EXERCISE REQUIREMENTS
An exact copy of the entries below is needed, with every picture left out.

═══

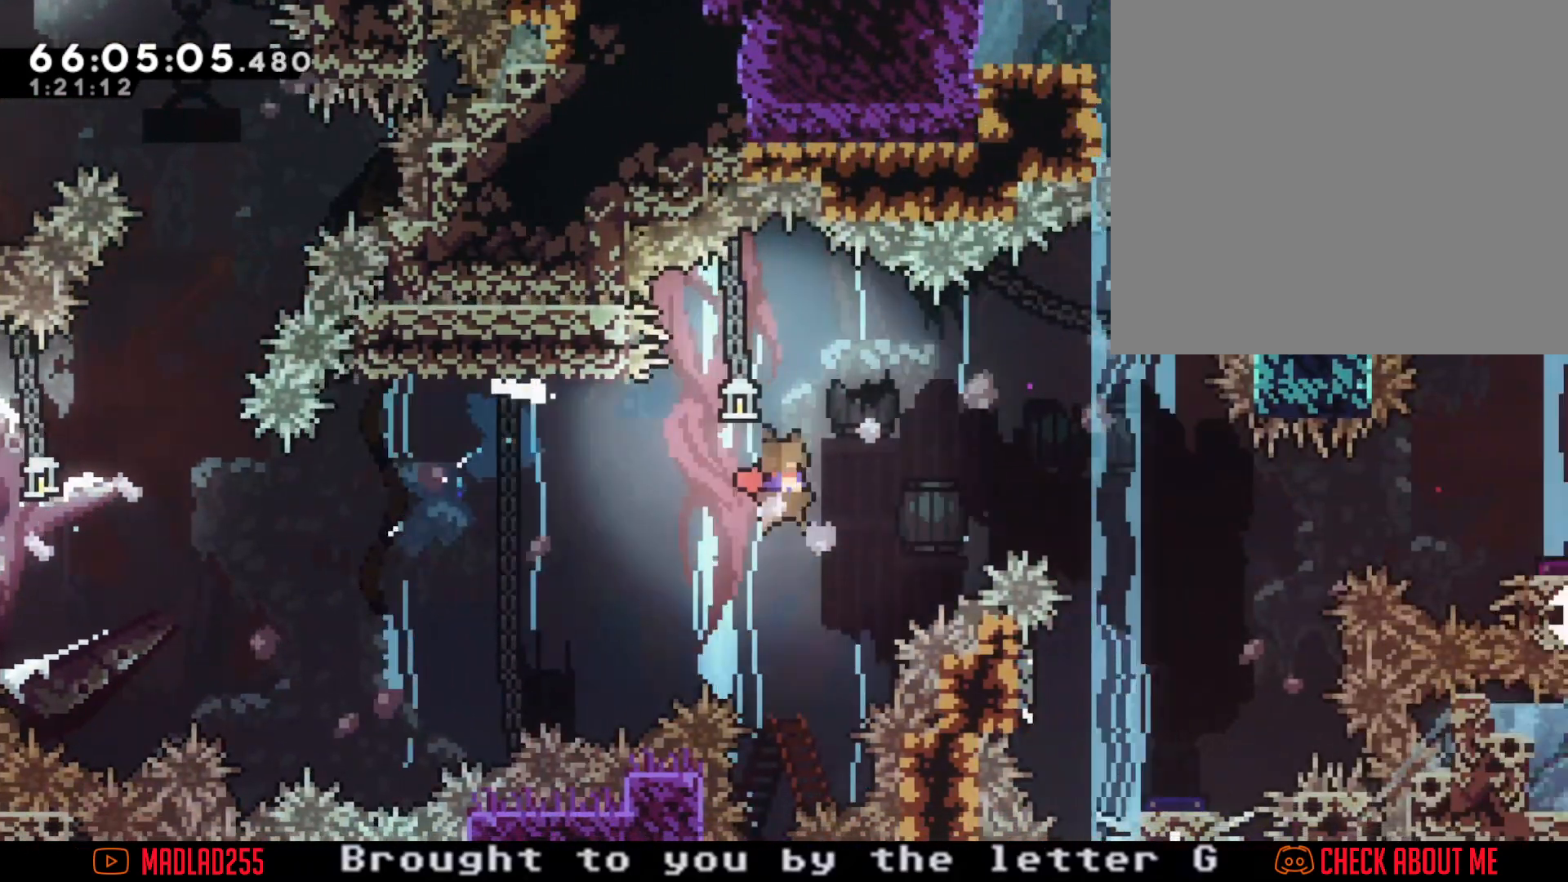
{"buttons": ["X"], "left_stick": "down", "right_stick": "center", "events": [[317, "A", "up"], [317, "left_stick", "down"], [367, "X", "down"]]}
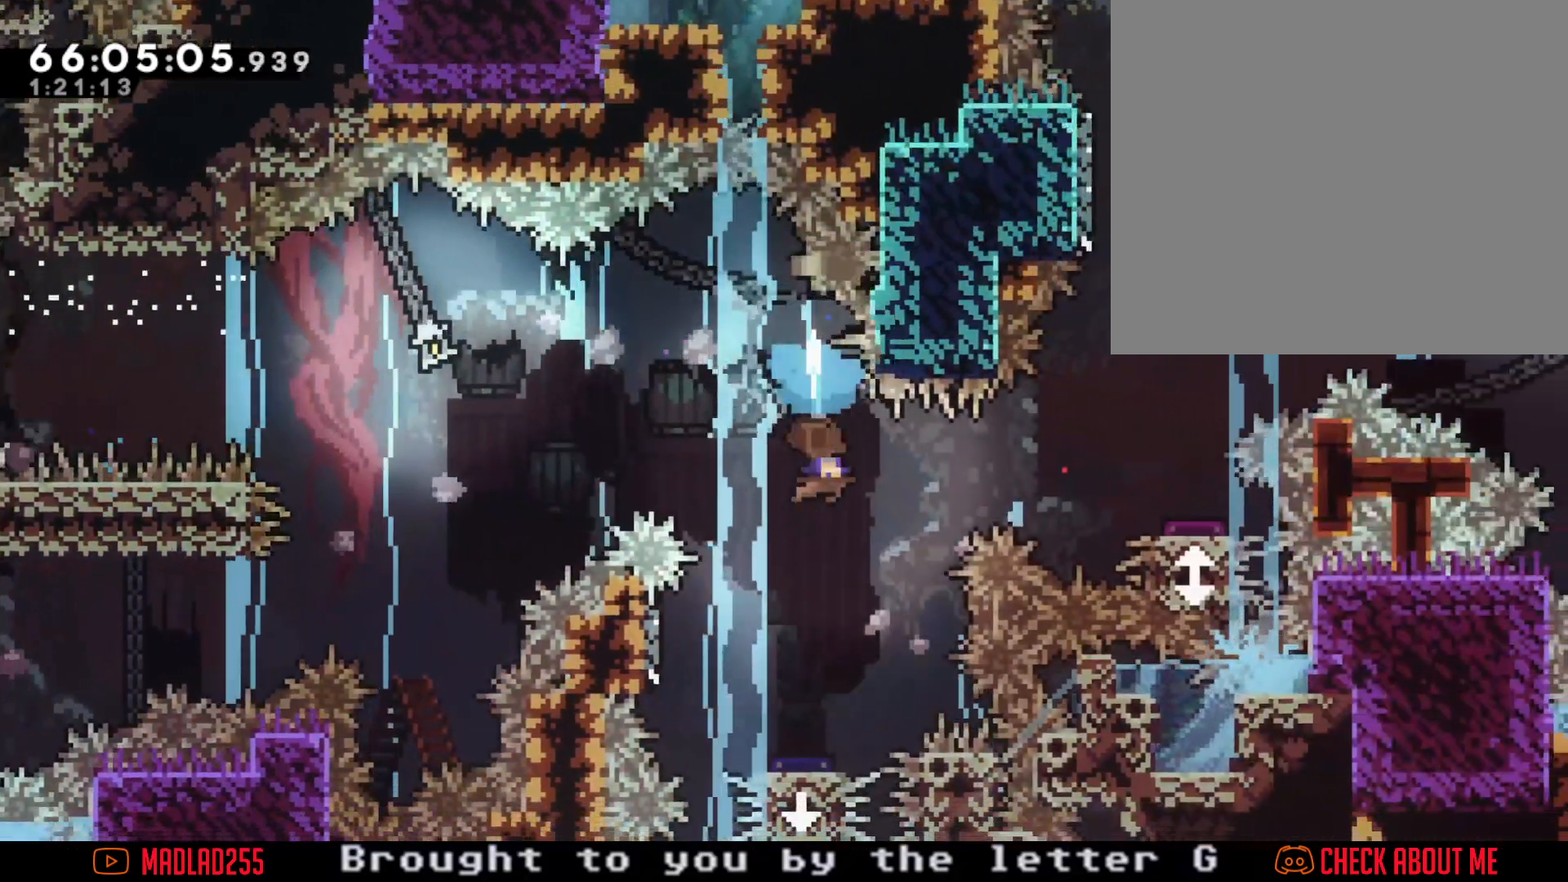
{"buttons": ["A"], "left_stick": "left", "right_stick": "center", "events": [[66, "X", "up"], [66, "left_stick", "down-left"], [183, "left_stick", "left"], [400, "A", "down"]]}
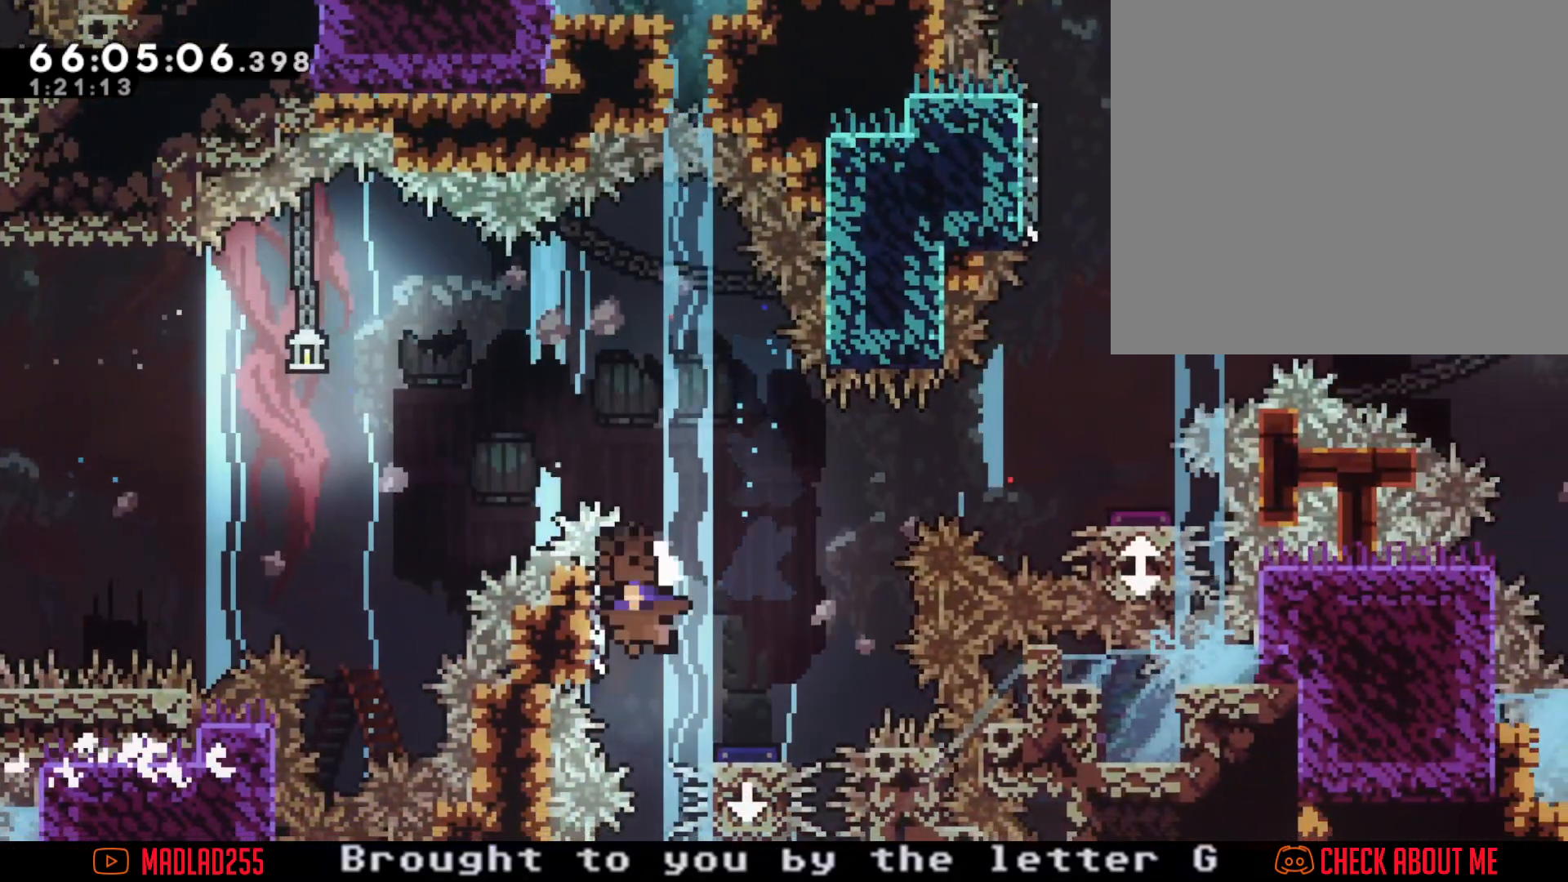
{"buttons": [], "left_stick": "center", "right_stick": "center", "events": [[67, "left_stick", "center"], [134, "A", "up"], [200, "A", "down"], [350, "A", "up"]]}
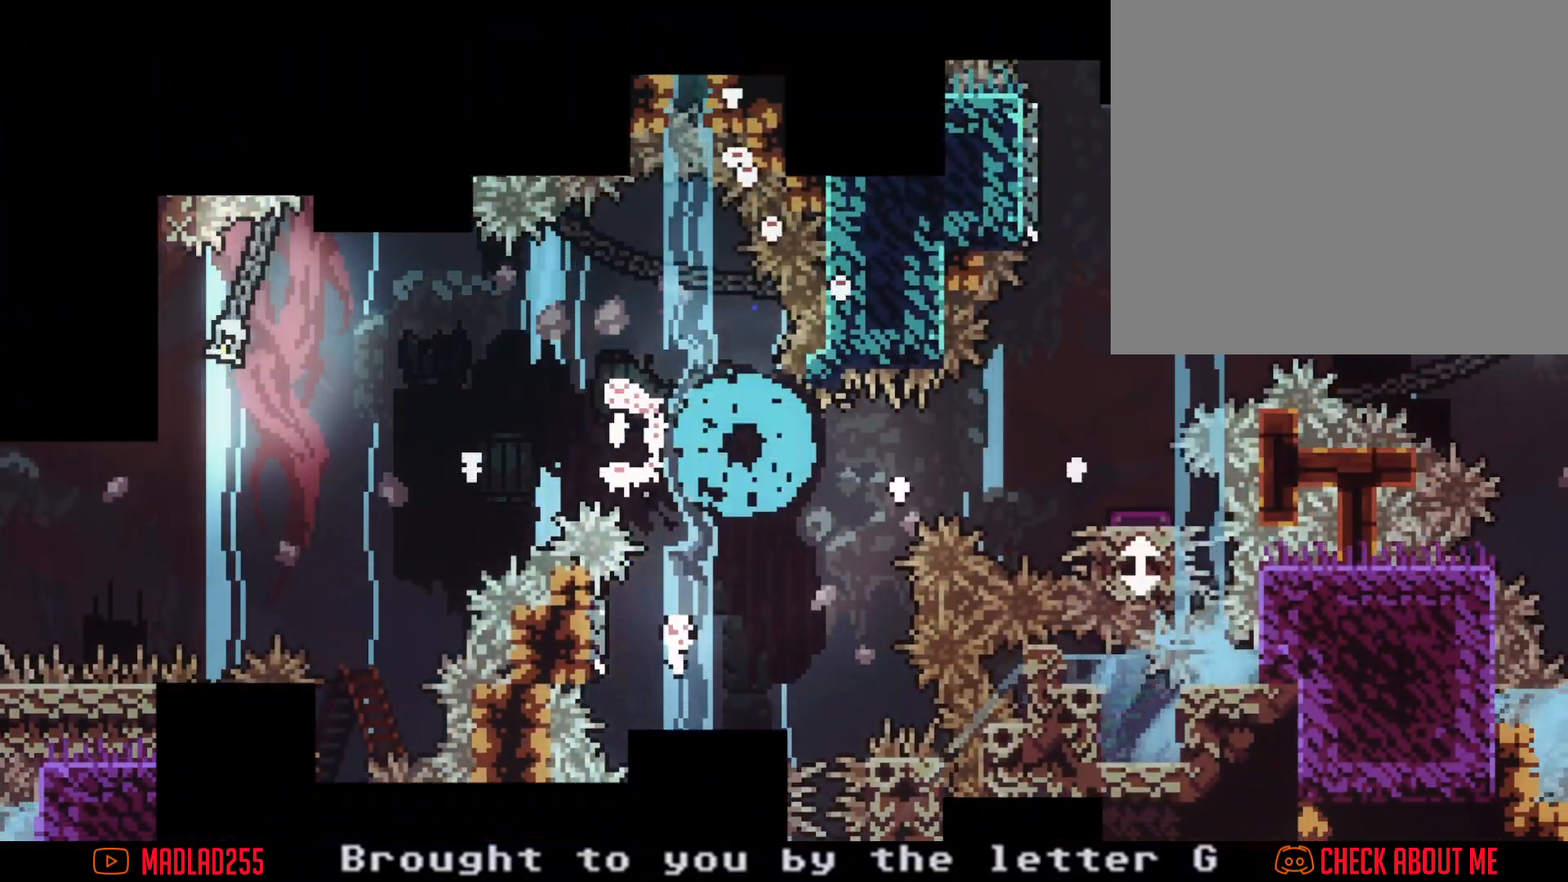
{"buttons": [], "left_stick": "center", "right_stick": "center", "events": []}
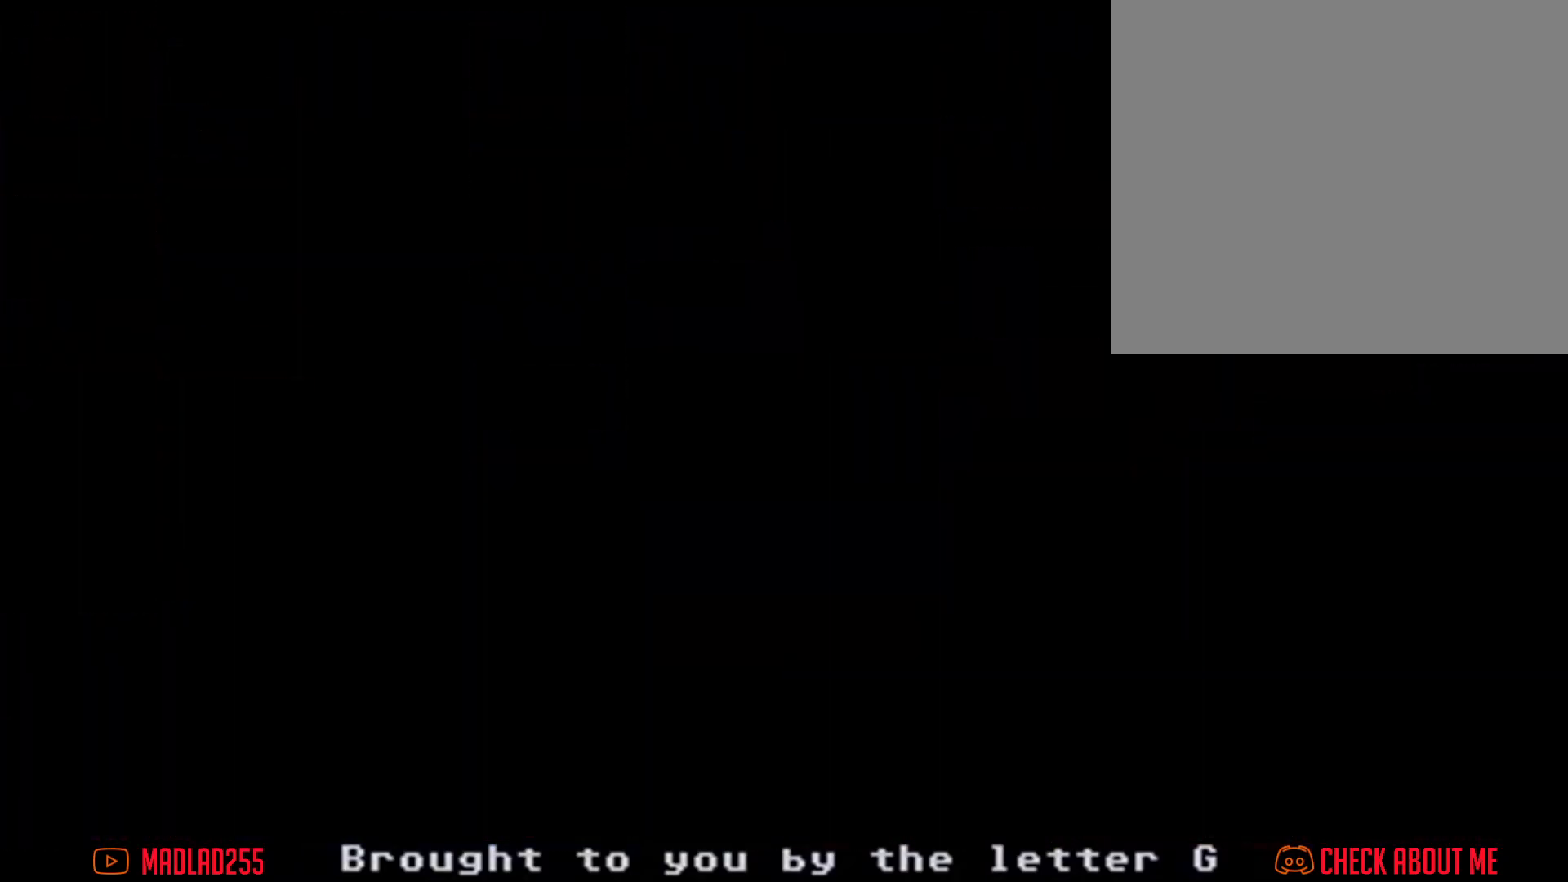
{"buttons": ["A"], "left_stick": "down", "right_stick": "center", "events": [[367, "A", "down"], [417, "left_stick", "down"]]}
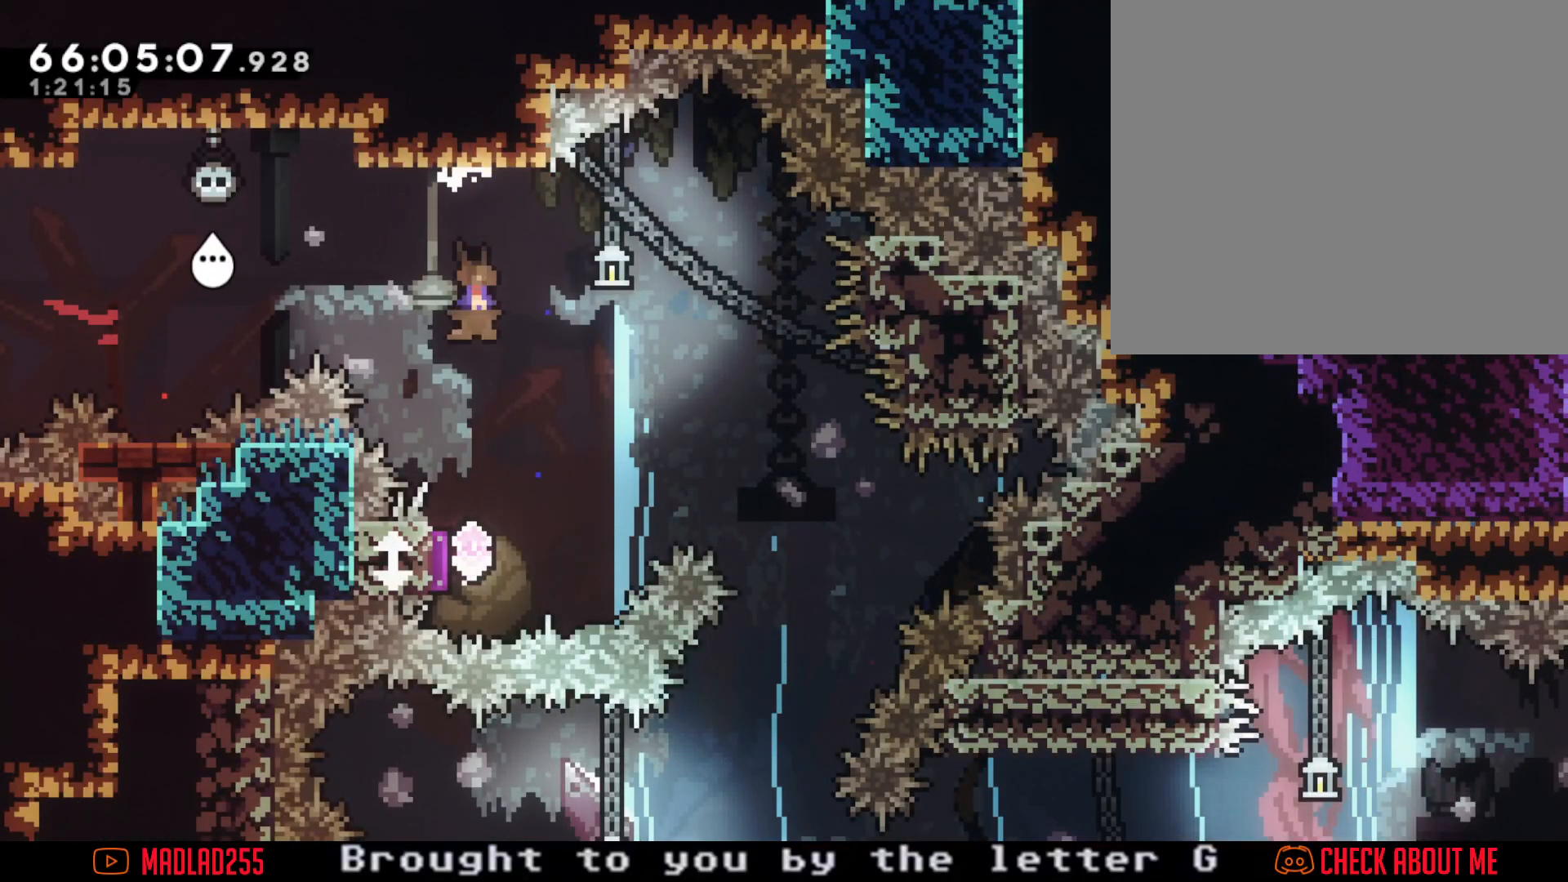
{"buttons": [], "left_stick": "down", "right_stick": "center", "events": [[66, "A", "up"], [116, "X", "down"], [317, "X", "up"]]}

═══

ANSWER BELOW
{"buttons": ["X"], "left_stick": "down", "right_stick": "center", "events": [[317, "A", "up"], [317, "left_stick", "down"], [367, "X", "down"]]}
{"buttons": ["A"], "left_stick": "left", "right_stick": "center", "events": [[66, "X", "up"], [66, "left_stick", "down-left"], [183, "left_stick", "left"], [400, "A", "down"]]}
{"buttons": [], "left_stick": "center", "right_stick": "center", "events": [[67, "left_stick", "center"], [134, "A", "up"], [200, "A", "down"], [350, "A", "up"]]}
{"buttons": [], "left_stick": "center", "right_stick": "center", "events": []}
{"buttons": ["A"], "left_stick": "down", "right_stick": "center", "events": [[367, "A", "down"], [417, "left_stick", "down"]]}
{"buttons": [], "left_stick": "down", "right_stick": "center", "events": [[66, "A", "up"], [116, "X", "down"], [317, "X", "up"]]}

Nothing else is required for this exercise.